FIRST, I’d like to applaud your bravery and courage. It takes real guts to look yourself in the eye and admit you are unhappy, and even more to tell your husband you want a divorce.

And I’m so very sorry you’re finding it difficult to negotiate your way through. But I think you need to be prepared for the fact that everything is different after a divorce. everything.

None of us operates in a vacuum. We are all influenced by friends and surroundin­gs. Think about it like this: when someone goes on holiday to a new place or buys a new car, doesn’t it always seem that a while later everyone’s suddenly going to that hotel, or driving the exact same model?

That’s how trends are formed — and why some people worry that divorce is catching.

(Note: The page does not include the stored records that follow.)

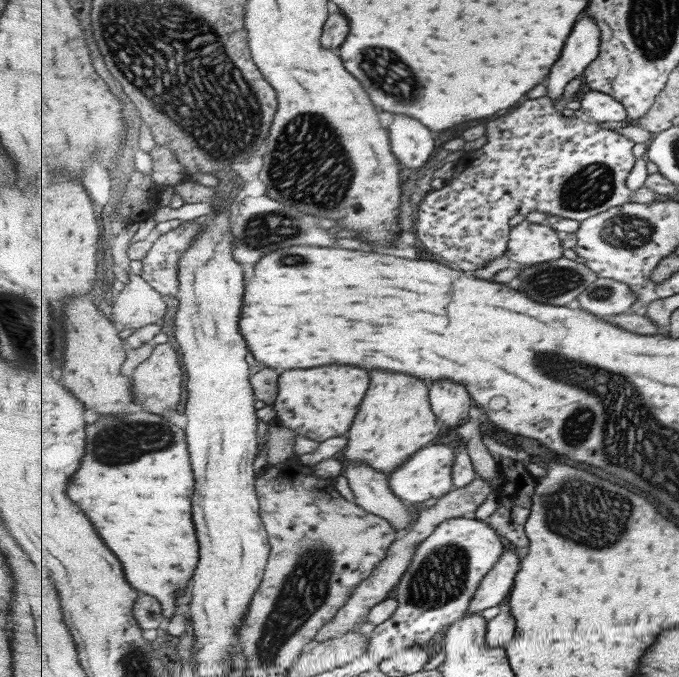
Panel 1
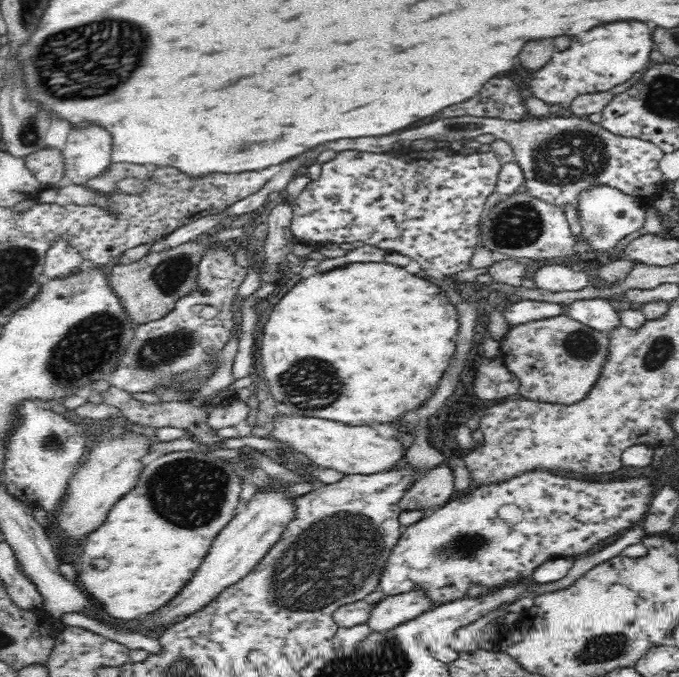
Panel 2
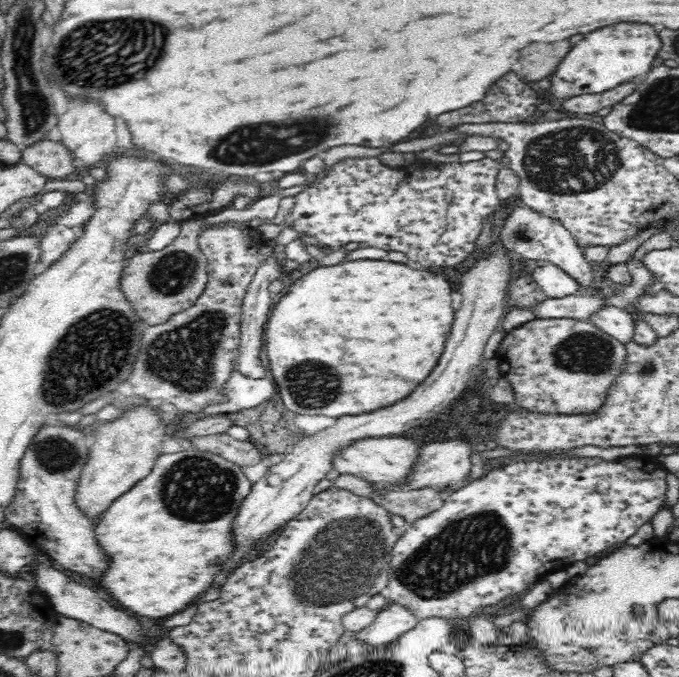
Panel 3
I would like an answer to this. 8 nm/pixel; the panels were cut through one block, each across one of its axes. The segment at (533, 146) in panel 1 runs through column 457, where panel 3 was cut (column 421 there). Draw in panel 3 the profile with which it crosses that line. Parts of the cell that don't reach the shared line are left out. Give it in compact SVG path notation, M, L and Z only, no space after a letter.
M378 157L344 159L332 165L318 183L296 194L291 215L293 229L335 249L351 242L366 242L368 247L404 253L424 268L454 267L475 252L484 222L500 209L495 187L500 167L490 157L465 163L422 162L403 168L387 167Z

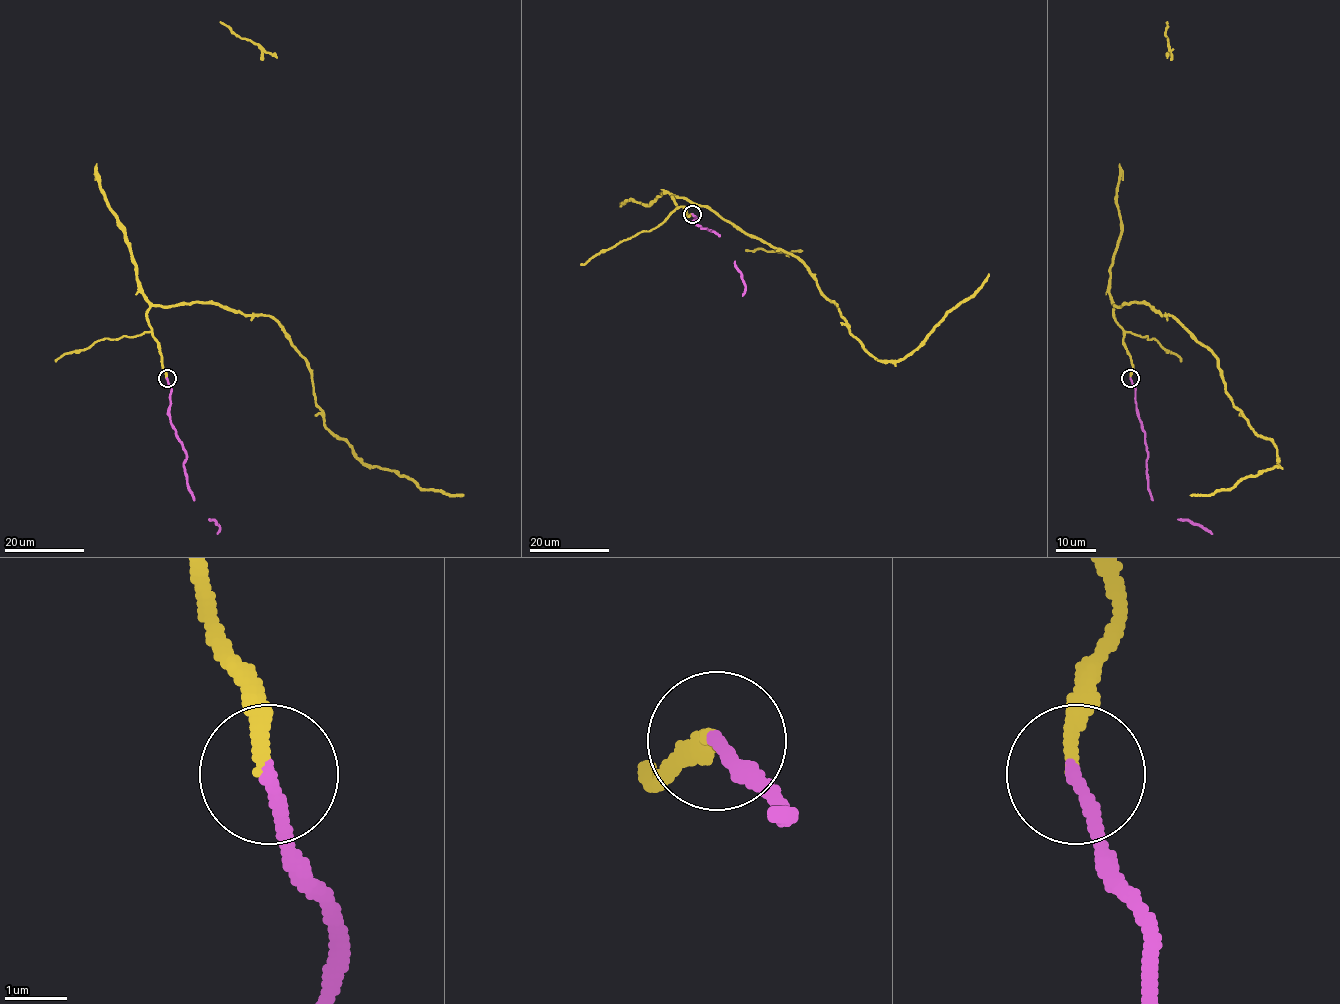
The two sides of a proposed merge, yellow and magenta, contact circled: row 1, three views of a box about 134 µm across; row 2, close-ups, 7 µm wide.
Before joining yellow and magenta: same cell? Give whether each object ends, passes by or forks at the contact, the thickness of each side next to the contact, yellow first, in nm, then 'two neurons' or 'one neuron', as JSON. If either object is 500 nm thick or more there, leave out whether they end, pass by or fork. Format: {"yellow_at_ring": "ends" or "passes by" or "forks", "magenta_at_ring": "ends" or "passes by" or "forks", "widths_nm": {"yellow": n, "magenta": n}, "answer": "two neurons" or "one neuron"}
{"yellow_at_ring": "ends", "magenta_at_ring": "ends", "widths_nm": {"yellow": 240, "magenta": 240}, "answer": "one neuron"}

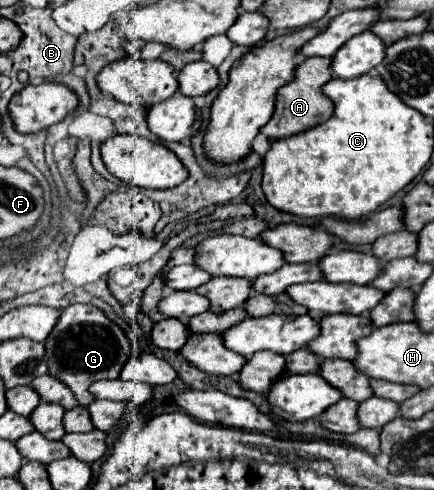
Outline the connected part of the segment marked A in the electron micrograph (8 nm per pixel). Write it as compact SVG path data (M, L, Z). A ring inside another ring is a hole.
M305 58L301 64L297 64L293 72L293 80L289 84L283 84L277 90L277 102L275 102L275 112L271 120L261 128L261 132L269 140L277 138L289 138L295 134L301 134L309 128L315 128L317 124L323 124L325 120L331 118L333 104L329 98L323 96L321 86L331 80L331 70L329 70L331 60L329 58Z

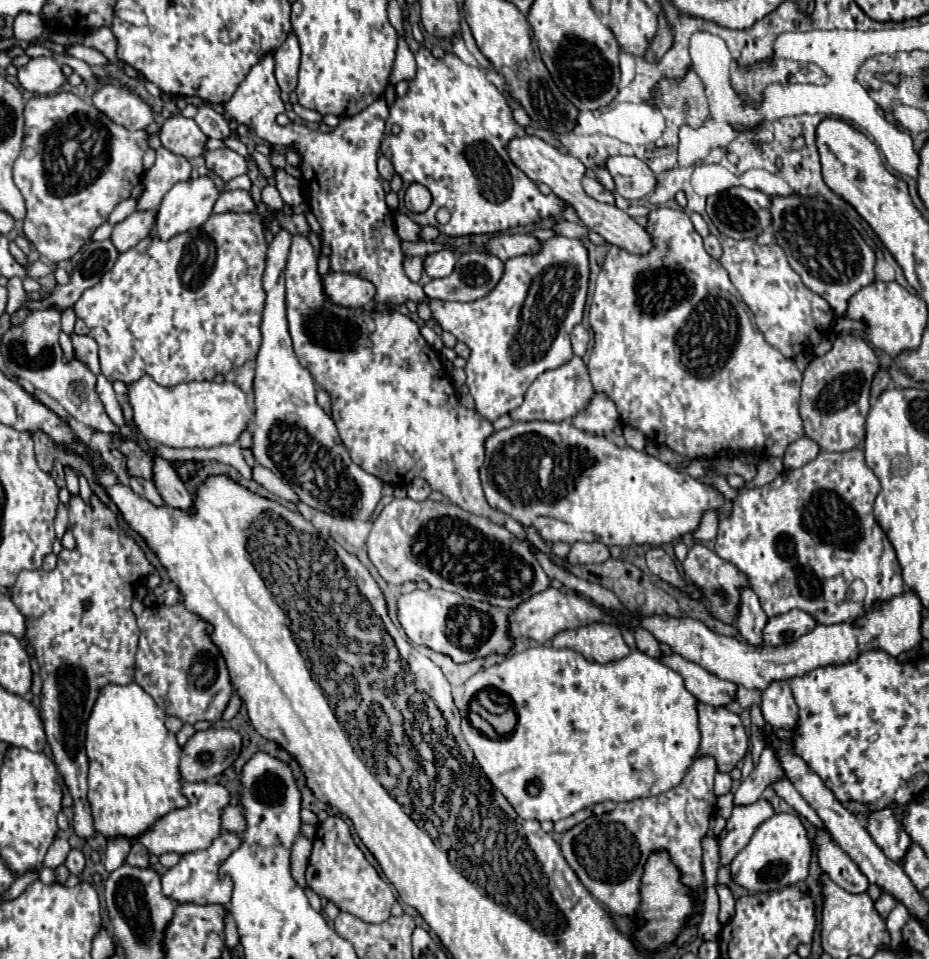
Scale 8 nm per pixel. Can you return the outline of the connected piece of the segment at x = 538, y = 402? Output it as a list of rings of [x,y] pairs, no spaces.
[[[574,355],[568,363],[560,365],[558,369],[552,371],[544,371],[526,391],[524,403],[514,409],[510,415],[514,421],[566,421],[572,419],[580,409],[586,407],[586,403],[590,401],[590,397],[594,395],[594,387],[588,375],[588,369],[582,361],[582,357]]]

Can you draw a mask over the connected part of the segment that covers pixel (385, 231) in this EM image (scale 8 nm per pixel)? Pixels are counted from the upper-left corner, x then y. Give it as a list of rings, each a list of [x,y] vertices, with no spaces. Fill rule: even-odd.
[[[268,53],[252,67],[232,99],[224,103],[224,119],[254,127],[256,135],[270,145],[284,145],[300,155],[306,203],[316,215],[322,233],[320,243],[330,247],[330,271],[352,273],[368,279],[376,287],[376,305],[404,305],[406,301],[426,303],[424,289],[404,275],[402,239],[396,233],[392,211],[384,201],[382,177],[376,169],[380,141],[388,119],[386,99],[366,107],[354,117],[346,117],[332,133],[308,129],[306,125],[278,125],[276,115],[284,113],[280,87],[274,77],[274,57]]]

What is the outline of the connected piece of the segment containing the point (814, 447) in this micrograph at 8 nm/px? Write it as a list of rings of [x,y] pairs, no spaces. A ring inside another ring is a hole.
[[[800,437],[798,441],[794,441],[786,453],[784,453],[784,467],[786,469],[798,469],[804,467],[804,463],[810,463],[812,459],[816,459],[816,455],[820,453],[820,447],[816,441],[808,439],[808,437]]]

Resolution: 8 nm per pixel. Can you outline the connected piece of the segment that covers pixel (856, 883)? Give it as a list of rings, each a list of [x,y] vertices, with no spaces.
[[[818,831],[816,851],[818,851],[820,867],[836,885],[844,887],[848,893],[866,893],[868,891],[870,883],[868,883],[866,875],[856,867],[856,863],[850,859],[848,853],[844,853],[836,843],[832,843],[832,839],[826,831]]]

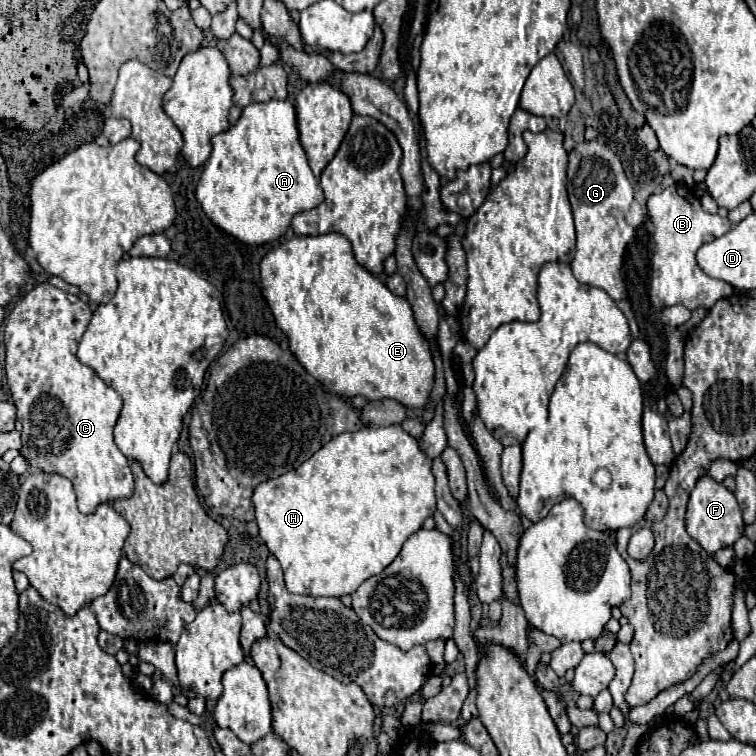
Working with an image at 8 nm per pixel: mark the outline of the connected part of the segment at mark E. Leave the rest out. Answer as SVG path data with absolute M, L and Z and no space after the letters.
M326 233L284 241L260 261L260 281L262 295L274 313L276 325L286 333L290 351L326 391L340 397L364 395L370 401L390 397L406 407L426 405L434 385L434 361L428 341L420 335L408 301L390 293L376 275L356 263L352 245L344 235Z

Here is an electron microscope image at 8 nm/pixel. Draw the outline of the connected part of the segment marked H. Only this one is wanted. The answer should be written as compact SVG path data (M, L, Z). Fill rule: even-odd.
M390 425L390 427L362 427L354 433L340 433L338 437L330 439L320 451L316 451L308 461L304 461L296 471L286 473L276 479L268 479L260 483L254 489L252 503L256 507L256 521L260 527L260 537L270 549L270 553L280 561L282 571L284 571L284 581L288 591L292 593L302 593L302 595L314 595L314 597L342 597L342 595L352 595L366 579L372 575L378 575L384 571L400 553L404 541L414 535L424 519L432 517L436 511L436 497L434 497L434 475L430 471L430 459L420 451L418 441L408 435L400 425Z

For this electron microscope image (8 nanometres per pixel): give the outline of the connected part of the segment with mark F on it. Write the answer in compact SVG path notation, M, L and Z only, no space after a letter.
M704 475L690 495L686 511L686 529L690 537L696 539L704 551L708 551L708 555L714 555L718 549L732 547L736 539L744 535L744 521L734 495L722 483L716 483L712 477Z

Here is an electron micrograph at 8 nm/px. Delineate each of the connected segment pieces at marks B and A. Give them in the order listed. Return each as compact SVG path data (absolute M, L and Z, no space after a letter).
M679 185L666 187L664 191L652 195L648 199L648 213L650 213L652 225L656 227L656 231L652 234L656 251L653 251L650 261L649 292L651 305L656 310L672 307L672 305L684 305L690 311L698 307L710 309L716 301L730 297L734 293L734 289L728 283L708 277L696 263L696 251L704 243L710 243L716 237L722 237L724 233L730 231L732 225L726 217L706 213L697 195Z
M278 99L266 103L250 103L248 107L244 107L240 119L228 131L214 135L212 153L204 165L196 189L196 199L214 225L246 245L262 245L280 239L296 213L310 211L312 207L322 203L322 189L308 165L306 151L300 143L294 105L290 101Z

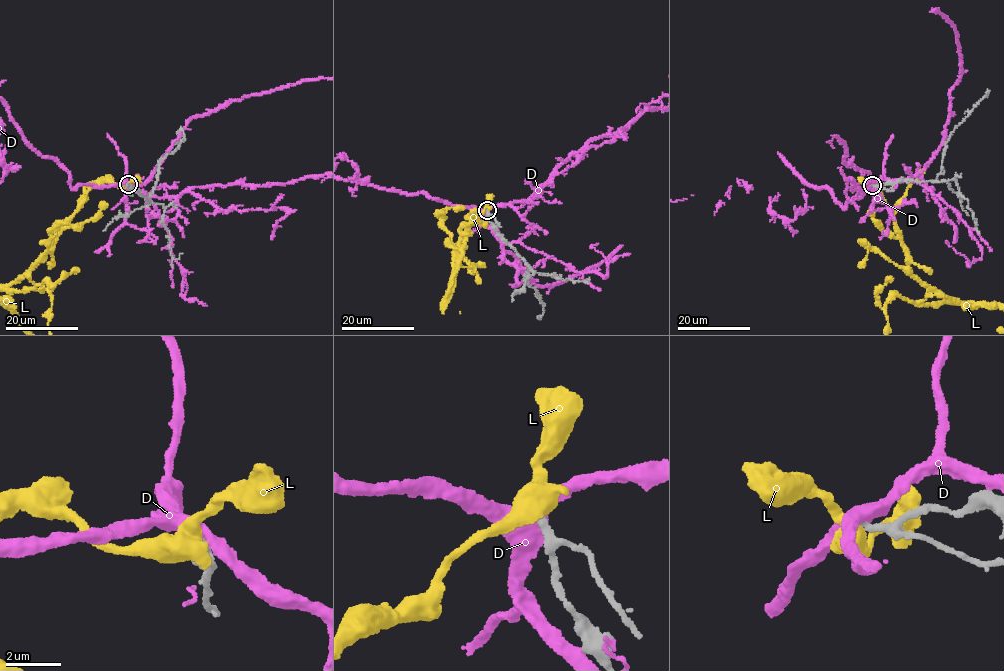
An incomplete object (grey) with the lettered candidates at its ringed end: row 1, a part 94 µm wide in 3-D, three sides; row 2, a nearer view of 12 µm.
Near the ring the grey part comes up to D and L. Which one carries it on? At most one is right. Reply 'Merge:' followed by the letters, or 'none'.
Merge: none

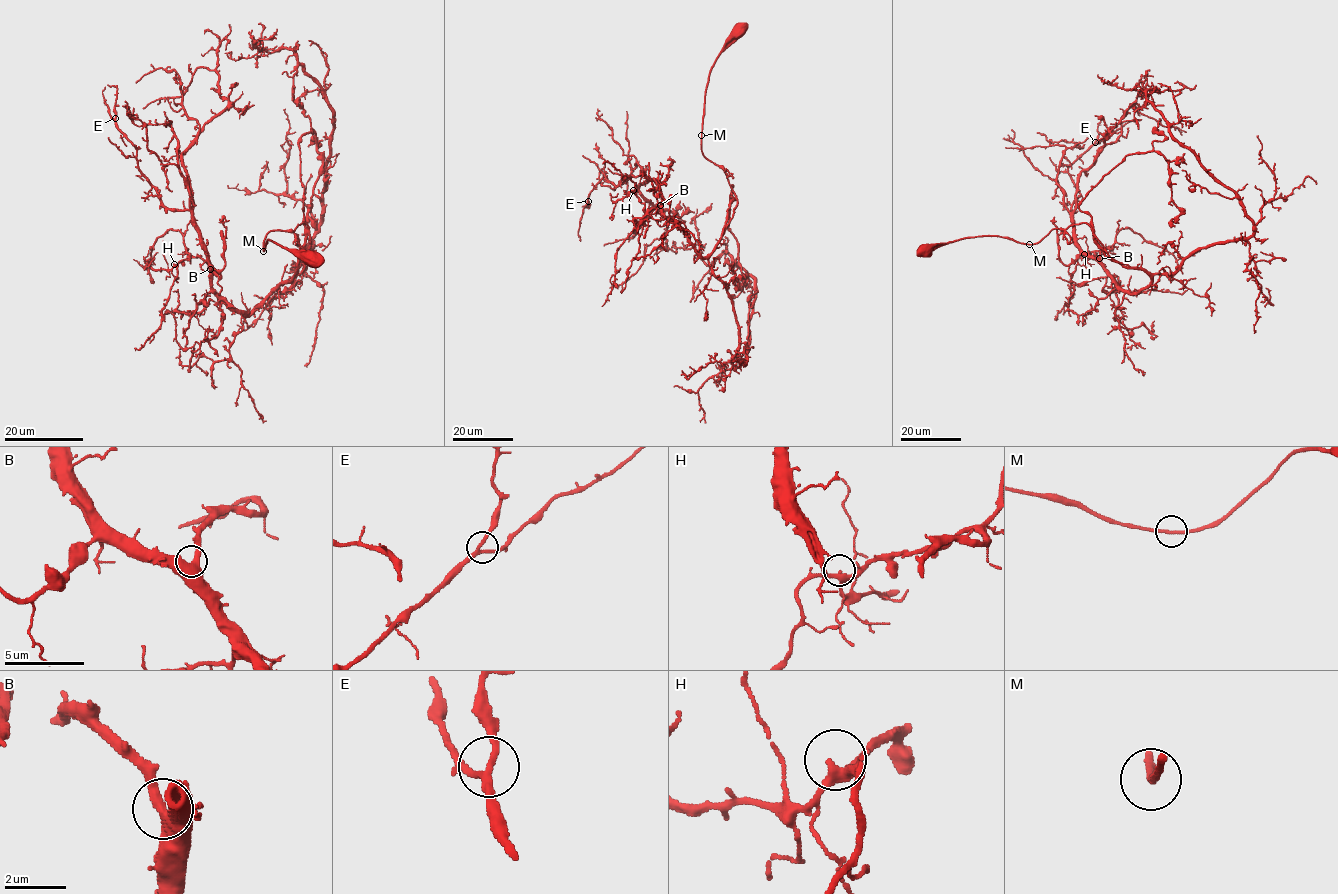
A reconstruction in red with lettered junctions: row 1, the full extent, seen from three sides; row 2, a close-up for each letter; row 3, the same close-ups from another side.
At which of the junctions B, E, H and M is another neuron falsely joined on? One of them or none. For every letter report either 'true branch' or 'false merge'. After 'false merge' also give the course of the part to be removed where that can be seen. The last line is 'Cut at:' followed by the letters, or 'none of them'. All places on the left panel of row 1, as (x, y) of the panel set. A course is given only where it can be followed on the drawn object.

It’s obviously not, but it can make you examine your own relationsh­ip in a negative way.

Be honest, are all your friends happily married? When you decided you were so dissatisfi­ed with your life that you were going to end your marriage, are you sure no one influenced you?

Did you not look at Linda down the road, in her nice, clean, quiet house, post-divorce, and think the grass looked greener?

Forgive me if I’m wrong, but I’m trying to explain why friends might be avoiding you. It may be your divorce has made them think of their own marriages in a way they’d rather not.

It’s also possible you have been — unintentio­nally — emotionall­y dumping on everyone. While understand­able, it’s exhausting. you need — and deserve — support, but have you become too emotionall­y demanding?

Are you the person who calls at 9pm, three glasses of wine in, for a rant just as the other person is settling in front of the Tv, or with a book or their partner?

Again, I am not being unsympathe­tic — I understand exactly what you are trying to cope with — but we all have a limited amount of time and emotional energy, so examine if you have been draining other people.

Can you be sure your friends’ withdrawal has nothing to do with your behaviour?

If so, that’s fine. But if you feel like you might have been a little bit hard to live with, then I believe you should acknowledg­e that openly with your friends.

Write a letter, send a card or call, make your apology, explain your behaviour, ask them to forgive you and then move on.

you chose them as friends, but they have to choose you back. you can’t make them play if they don’t want to, so make your sandpit more attractive, then they might want to share it with you.

you are now living a new life, the one you chose, so instead of expecting everyone else to adjust to it, create a new set of people, no pre-conceived judgments or loyalty struggles.

It is time to stand proud, own your decision and move on. There is a new life waiting for you, go and enjoy it!